Clementine stared at him. 'Why are you being so ...'

'Where's the ice-cream scoop?' said Sam, his head down as he looked through the cutlery drawer. 'The one with the polar bear -'

'It's lost!' shouted Clementine. 'Like everything else!'

chapter sixty-four The morning after the barbeque Dakota felt her unhappiness before she opened her eyes. It was like her whole body felt different, flatter, heavier and yet emptier, as if something had been sucked out of her. Yesterday, she had done something terrible, disgusting and irresponsible. She had played with a beautiful little girl like she was a doll and then she'd just tossed her aside when she'd got bored with her and gone to play with something else and the little girl had nearly drowned. She thought about the lady on the corner who was having a baby. Dakota and her mum had run into her at the shops just last week, and Dakota's mum had suggested that Dakota could babysit one day when she was older and the lady had been, all, 'That would be great!' and everyone had been all smiley, smiley, not knowing that Dakota was so irresponsible she could never ever be a babysitter, she would let the baby electrocute itself or get burned by an iron or pull a saucepan of hot, bubbling soup over itself or -

BANG!

Dakota jumped. There was an awful banging, crashing, smashing sound coming from the backyard. She threw off her covers and ran to her bedroom window. She got up on her knees on the window seat and pulled back the blind.

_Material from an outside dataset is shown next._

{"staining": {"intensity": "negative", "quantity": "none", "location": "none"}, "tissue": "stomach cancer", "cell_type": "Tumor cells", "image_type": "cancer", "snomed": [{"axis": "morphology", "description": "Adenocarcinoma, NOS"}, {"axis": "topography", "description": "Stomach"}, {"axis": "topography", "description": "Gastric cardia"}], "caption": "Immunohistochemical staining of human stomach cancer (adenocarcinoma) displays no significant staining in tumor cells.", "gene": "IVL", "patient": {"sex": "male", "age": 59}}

Her dad was standing in the fountain, except all the water was gone so there was nothing but ugly muddy ground. He was swinging a big metal bar like a baseball bat at the giant monument in the middle of the fountain. Dakota was reminded of some old footage she'd seen on TV once from a war or a revolution or something where hundreds of people were using ropes to pull down a giant statue of a man, and they all cheered as it slowly toppled.